- [Tasks to perform]
[1] In the gallery text, which New York City neighborhood was the Lodge Gallery located in?
[2] Decide whether each statement agrees with the gallery text, and back each verdict with the deciding words quoted from it: (a) The gallery operated from 2013 to 2018. (b) The gallery held roughly 100 exhibitions. (c) Tony Bennett sang at the launch of a Frank Porcu exhibition in 2016.
[3] Quote the gallery text between "Featuring some 50" and "Pursuit of Mastery.", inclusive.

- [Text provided]
Art gallery in Manhattan, New York

The Lodge Gallery (2013–2018) was a contemporary art gallery located in New York City's Lower East Side. Described as "a hybrid between art salon, exhibition space, community portal, and aesthetic experimentation," the gallery was active in the primary market, and aimed to present art in an "experimental, multi-dimensional exhibition format" that balanced "familiarity and experimentation" in a "non-canonical ... New York, Like You've Never Seen It Before."

Featuring some 50 exhibitions in five years, the Lodge exhibited the drawing, painting, watercolor, illustration, sculpture, photography, and installations of an array of international talent that included Kira Nam Greene, Esperanza Mayobre, Ted Riederer, Noah Becker, John Dunivant, Chad Moore, Ryan Schneider, Kristen Schiele, Kent Henricksen, Elizabeth Livingston, Sirikul Pattachote, Tawan Wattuya, Doug Young, Dana James, among others. In 2016, the Lodge also hosted vocalist Tony Bennett's serenade at the launch of artist Frank Porcu's exhibition Relics: In Pursuit of Mastery.

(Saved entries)
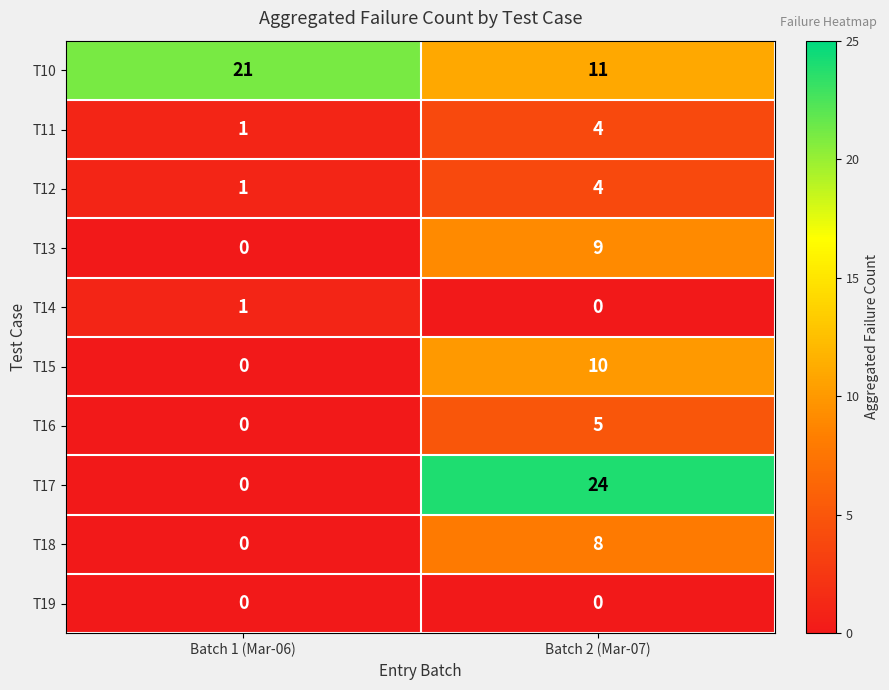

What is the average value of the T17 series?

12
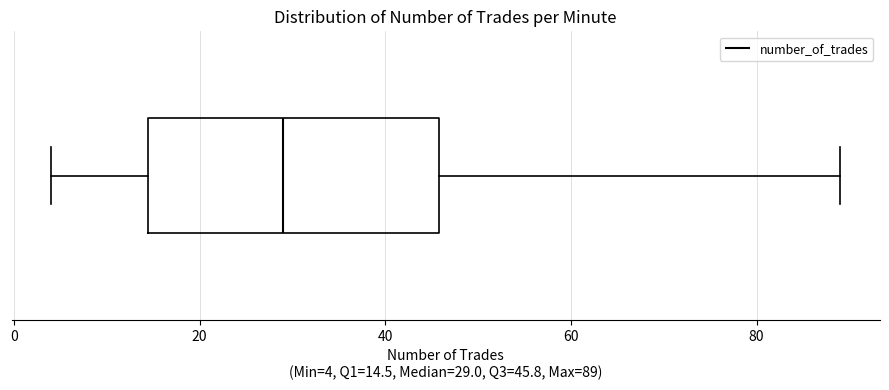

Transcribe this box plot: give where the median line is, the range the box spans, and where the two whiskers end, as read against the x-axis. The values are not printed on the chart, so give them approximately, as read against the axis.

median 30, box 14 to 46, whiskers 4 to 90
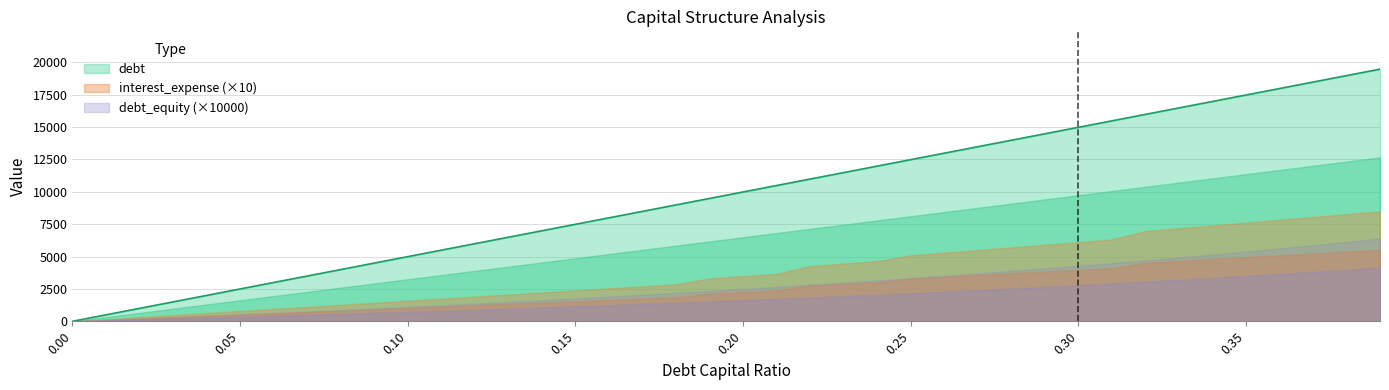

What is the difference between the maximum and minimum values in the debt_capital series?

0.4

- [Task-by-task results]
[1] The Lower East Side.

[2]
(a) Yes: "The Lodge Gallery (2013–2018)"
(b) No: "Featuring some 50 exhibitions in five years"
(c) Yes: "In 2016, the Lodge also hosted vocalist Tony Bennett's serenade at the launch of artist Frank Porcu's exhibition Relics: In Pursuit of Mastery."

[3]
Featuring some 50 exhibitions in five years, the Lodge exhibited the drawing, painting, watercolor, illustration, sculpture, photography, and installations of an array of international talent that included Kira Nam Greene, Esperanza Mayobre, Ted Riederer, Noah Becker, John Dunivant, Chad Moore, Ryan Schneider, Kristen Schiele, Kent Henricksen, Elizabeth Livingston, Sirikul Pattachote, Tawan Wattuya, Doug Young, Dana James, among others. In 2016, the Lodge also hosted vocalist Tony Bennett's serenade at the launch of artist Frank Porcu's exhibition Relics: In Pursuit of Mastery.